Les temps sont durs.

Elle s’éventait. Elle portait une robe de toile rose. Sa figure massive et vermeille était impassible. « Affreuse créature ! » pensa-t-il. Elle fit un mouvement pour se lever. Il se jeta vers elle.

— Non ! Attendez ! Ne partez pas !

Que pouvait-il lui dire encore ? Supplier ? Inutile ! Promettre ? Inutile ! Marchander ? Comment ? Il avait oublié. À l’école de l’Europe, lui, Dario Asfar, petit Levantin des ports et des bouges, avait cru acquérir le sentiment de la honte et celui de l’honneur. Il fallait maintenant oublier les quinze années passées en France, cette culture française, ce titre de médecin français arraché avec peine à l’Occident, non comme on prend le cadeau d’une mère, mais comme on vole le morceau de pain d’une étrangère. Simagrées inutiles de l’Europe ! Elles ne lui avaient pas donné à manger. Il avait le ventre creux, les poches vides, les semelles percées, à Nice, en 1920, à trente-cinq ans, comme au temps de sa jeunesse. Il pensa avec amertume qu’il ne connaissait pas le maniement de ces armes nouvelles : la dignité, la fierté, et qu’il fallait recourir à la prière et au troc, à la sagesse éprouvée, ancienne.

« Les autres vont en horde, encadrés, menés », songea-t-il. « Je suis seul. Je chasse seul, pour ma femme et mon petit ! »
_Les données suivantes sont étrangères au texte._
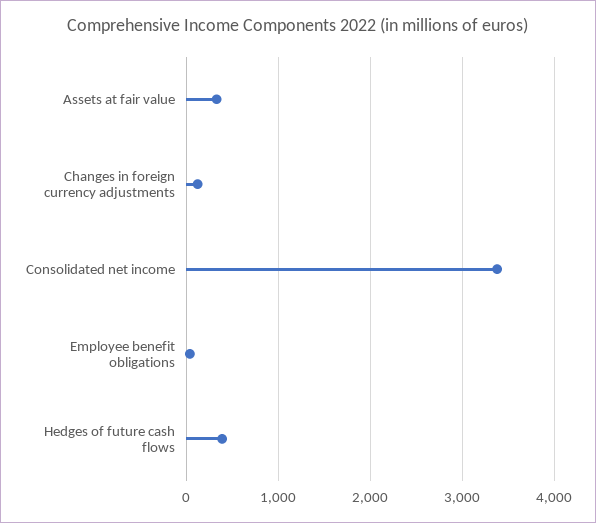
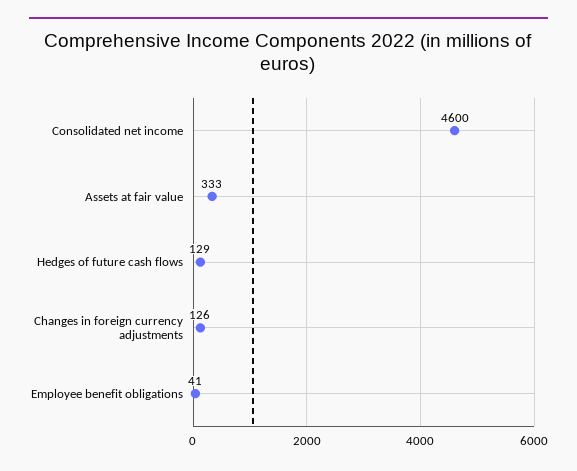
Consolidated net income: 3400 -> 4600
Hedges of future cash flows: 400 -> 129

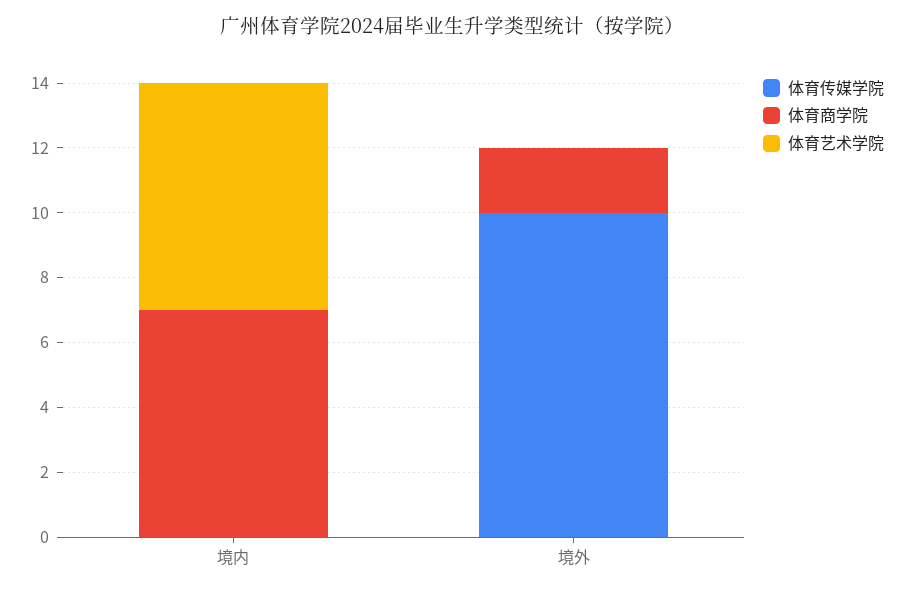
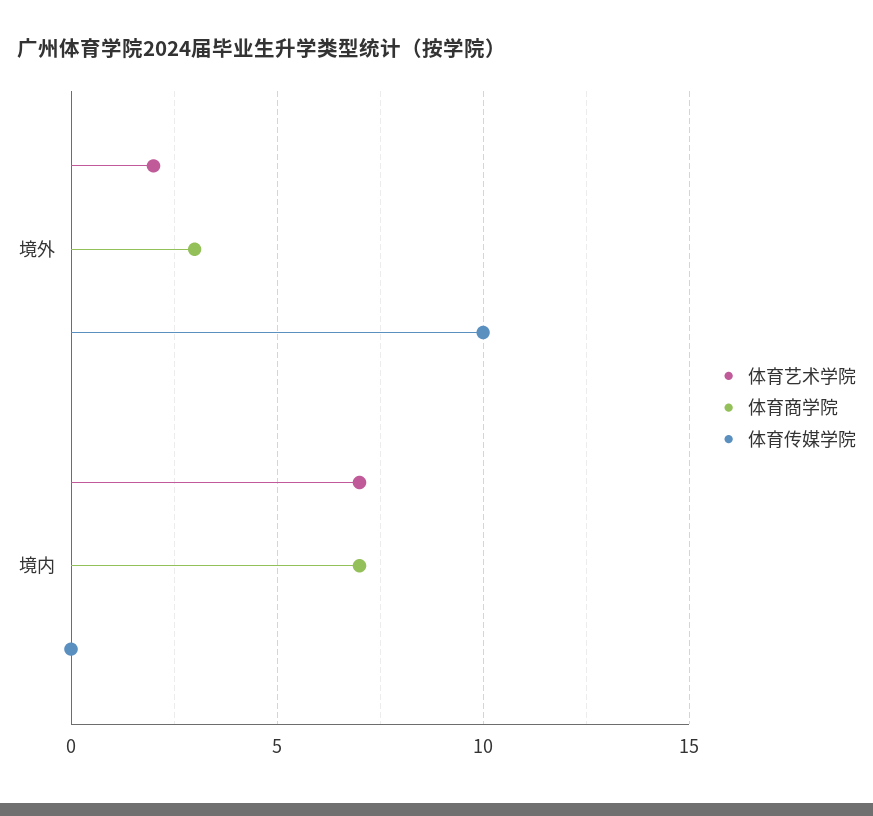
体育商学院, 境外: 2 -> 3
体育艺术学院, 境外: 0 -> 2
— Comment voulez-vous que je vive ? s’écria-t-il, personne ne me connaît dans votre ville. Voici quatre mois que j’habite Nice. J’ai fait tous les sacrifices pour venir m’installer ici. À Paris, la fortune était à ma porte. Il ne fallait qu’attendre. (Il mentait. Il désirait la convaincre à tout prix.) Ici, je ne soigne que des Russes. Je ne connais que des émigrés affamés. Pas un Français ne m’appelle. Personne n’a confiance en moi. C’est ma figure, mon accent, je ne sais quoi, dit-il, et, en parlant, il passait la main sur ses cheveux de jais, ses maigres joues brunes, ses paupières aux longs cils de femme qui cachaient à demi des yeux durs et fiévreux. La confiance ne se force pas, Marthe Alexandrovna. Vous êtes russe, vous savez comme on vit à l’écart. J’ai un diplôme de médecin français, l’habitude de la France, j’ai acquis la nationalité française, mais on me traite en étranger, et je me sens étranger. Il faut attendre. Je vous répète : la confiance ne se force pas, mais se sollicite, se gagne patiemment. Mais, en attendant, il faut vivre. C’est votre intérêt de m’aider, Marthe Alexandrovna.